Page images and the text extracted from them:
--
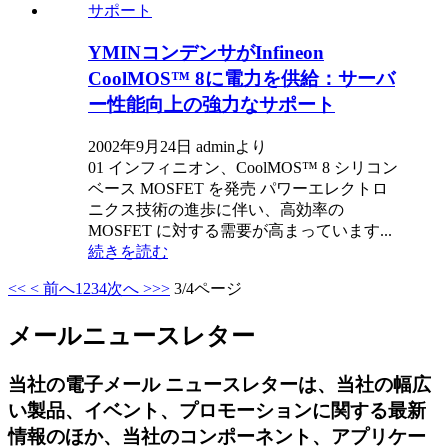
YMINコンデンサがInfineon
CoolMOS™ 8に電力を供給：サーバ
ー性能向上の強力なサポート
2002年9月24日 adminより
01 インフィニオン、CoolMOS™ 8 シリコン
ベース MOSFET を発売 パワーエレクトロ
ニクス技術の進歩に伴い、高効率の
MOSFET に対する需要が高まっています...
続きを読む
<<
< 前へ
1
2
3
4
次へ >
>>
3/4ページ
メールニュースレター
当社の電子メール ニュースレターは、当社の幅広
い製品、イベント、プロモーションに関する最新
情報のほか、当社のコンポーネント、アプリケー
--
_Problem to solve_. Pull out every line of text from the entries above, reproducing each one word for word, and omit the pictures.

_Finished exercise_.
YMINコンデンサがInfineon
CoolMOS™ 8に電力を供給：サーバ
ー性能向上の強力なサポート
2002年9月24日 adminより
01 インフィニオン、CoolMOS™ 8 シリコン
ベース MOSFET を発売 パワーエレクトロ
ニクス技術の進歩に伴い、高効率の
MOSFET に対する需要が高まっています...
続きを読む
<<
< 前へ
1
2
3
4
次へ >
>>
3/4ページ
メールニュースレター
当社の電子メール ニュースレターは、当社の幅広
い製品、イベント、プロモーションに関する最新
情報のほか、当社のコンポーネント、アプリケー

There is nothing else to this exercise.